--- STUDY MATERIAL Enclosed Below ---

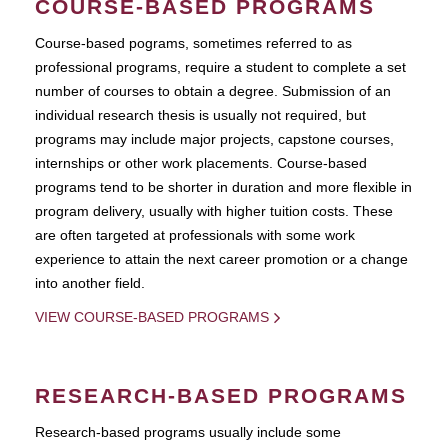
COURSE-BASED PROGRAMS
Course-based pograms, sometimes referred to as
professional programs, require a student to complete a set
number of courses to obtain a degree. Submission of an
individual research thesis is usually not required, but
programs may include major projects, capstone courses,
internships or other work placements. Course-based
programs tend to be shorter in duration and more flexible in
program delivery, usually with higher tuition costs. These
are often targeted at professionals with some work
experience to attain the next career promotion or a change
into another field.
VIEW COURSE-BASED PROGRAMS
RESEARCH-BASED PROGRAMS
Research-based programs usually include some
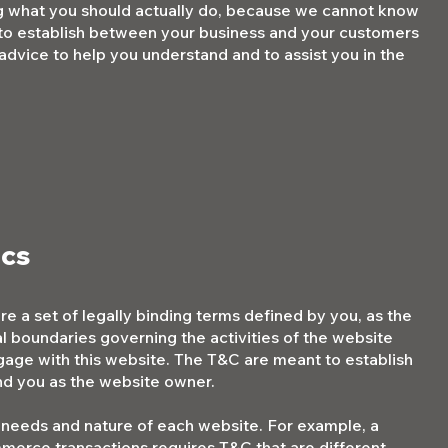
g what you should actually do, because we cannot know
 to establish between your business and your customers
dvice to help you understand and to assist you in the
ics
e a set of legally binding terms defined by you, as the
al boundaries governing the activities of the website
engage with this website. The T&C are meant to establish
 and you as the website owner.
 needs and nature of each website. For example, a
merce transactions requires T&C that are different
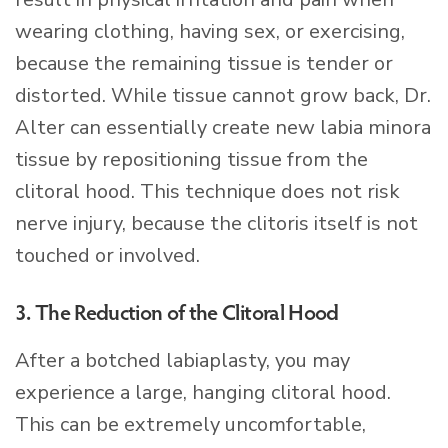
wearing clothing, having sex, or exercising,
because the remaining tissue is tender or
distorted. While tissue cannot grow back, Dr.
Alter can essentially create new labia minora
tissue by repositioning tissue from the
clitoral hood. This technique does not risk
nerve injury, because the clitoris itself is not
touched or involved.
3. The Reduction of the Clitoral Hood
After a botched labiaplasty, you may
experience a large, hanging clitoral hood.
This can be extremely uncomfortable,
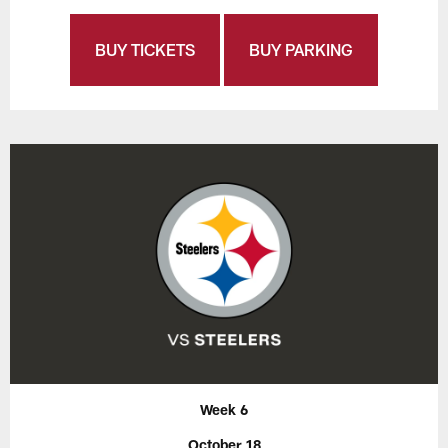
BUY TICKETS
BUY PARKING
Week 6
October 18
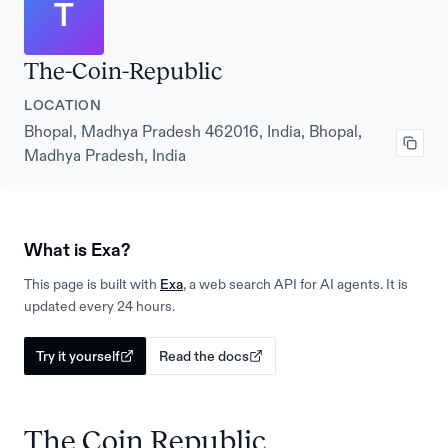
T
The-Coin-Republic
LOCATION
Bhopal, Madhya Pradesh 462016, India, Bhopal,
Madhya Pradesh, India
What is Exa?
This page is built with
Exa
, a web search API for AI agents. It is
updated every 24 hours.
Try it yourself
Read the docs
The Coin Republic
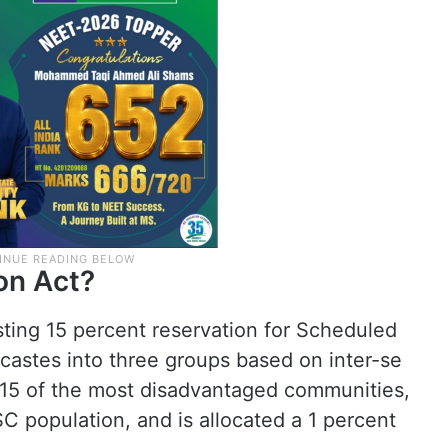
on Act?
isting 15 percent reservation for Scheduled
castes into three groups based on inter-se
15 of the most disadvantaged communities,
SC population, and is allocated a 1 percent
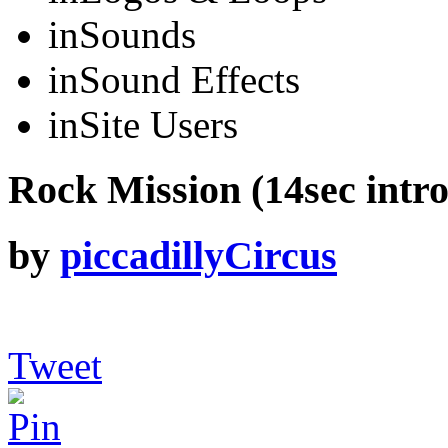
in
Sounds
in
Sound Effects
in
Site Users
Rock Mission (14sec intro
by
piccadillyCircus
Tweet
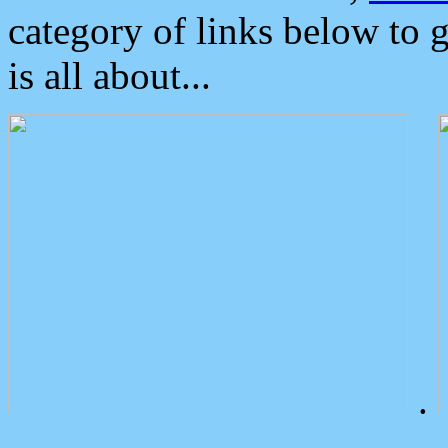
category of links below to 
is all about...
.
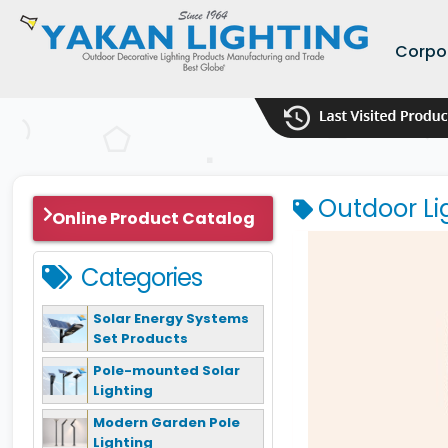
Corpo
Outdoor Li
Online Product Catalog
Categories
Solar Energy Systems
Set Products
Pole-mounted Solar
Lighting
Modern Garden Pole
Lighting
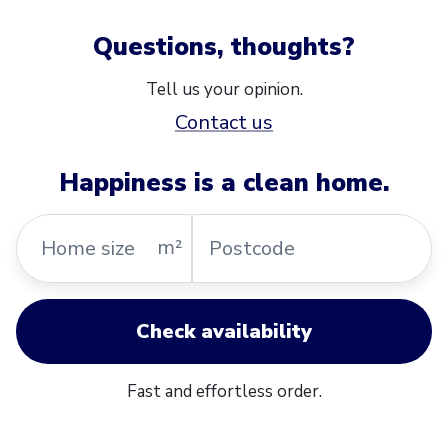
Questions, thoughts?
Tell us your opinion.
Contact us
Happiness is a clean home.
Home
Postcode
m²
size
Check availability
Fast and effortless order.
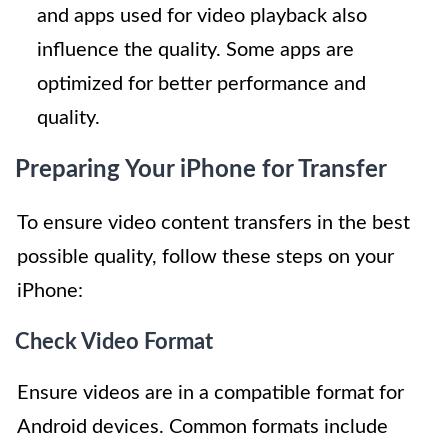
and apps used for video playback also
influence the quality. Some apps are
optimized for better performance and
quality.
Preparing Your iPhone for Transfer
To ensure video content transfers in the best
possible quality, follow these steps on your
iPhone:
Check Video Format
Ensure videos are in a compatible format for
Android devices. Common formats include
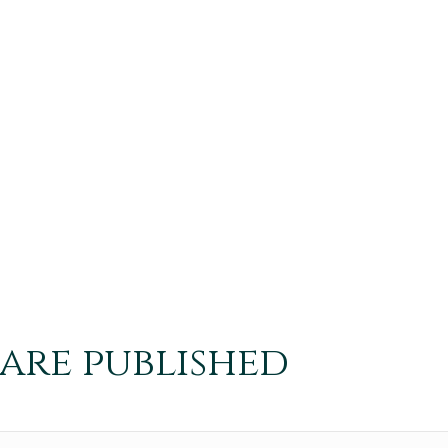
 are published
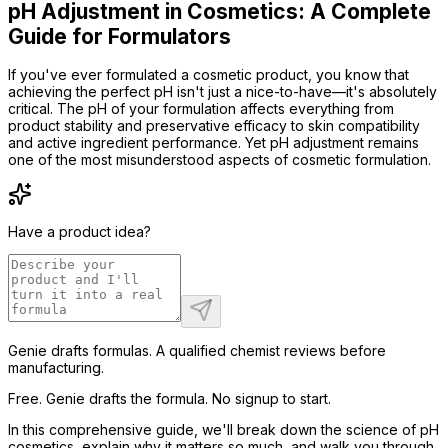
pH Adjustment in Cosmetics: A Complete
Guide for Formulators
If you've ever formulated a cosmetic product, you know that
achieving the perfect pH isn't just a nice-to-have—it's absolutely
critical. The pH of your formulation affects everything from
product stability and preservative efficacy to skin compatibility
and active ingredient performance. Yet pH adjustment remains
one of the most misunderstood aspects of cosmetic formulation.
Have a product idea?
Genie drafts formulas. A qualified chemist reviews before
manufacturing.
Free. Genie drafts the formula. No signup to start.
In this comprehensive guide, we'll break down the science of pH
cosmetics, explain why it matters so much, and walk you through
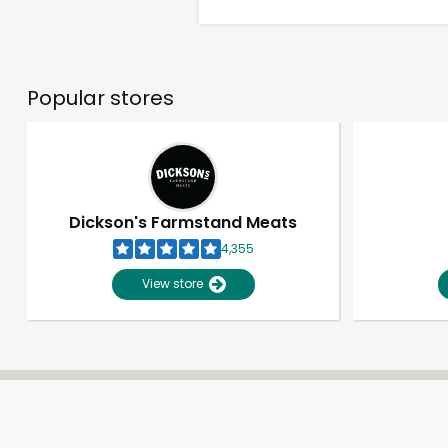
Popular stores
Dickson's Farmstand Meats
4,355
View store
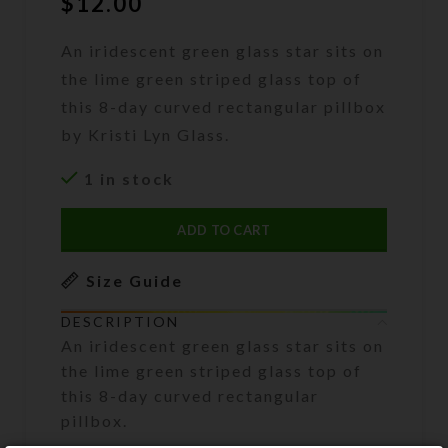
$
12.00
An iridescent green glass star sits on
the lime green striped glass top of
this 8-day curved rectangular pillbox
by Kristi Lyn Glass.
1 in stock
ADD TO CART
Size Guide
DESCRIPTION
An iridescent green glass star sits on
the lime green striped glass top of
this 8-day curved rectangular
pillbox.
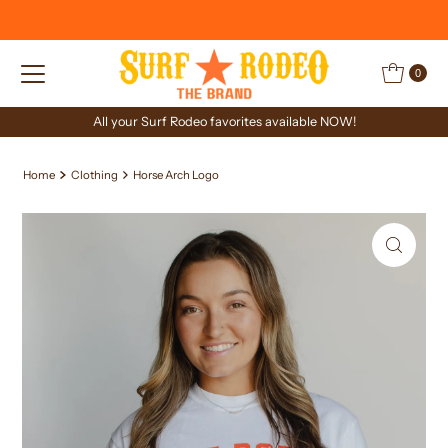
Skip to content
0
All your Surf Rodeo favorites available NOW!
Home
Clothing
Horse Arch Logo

--- End of Enclosed STUDY MATERIAL ---

Search the entries for the word "Madhya". Copy every line where it occurs.

Bhopal, Madhya Pradesh 462016, India, Bhopal,
Madhya Pradesh, India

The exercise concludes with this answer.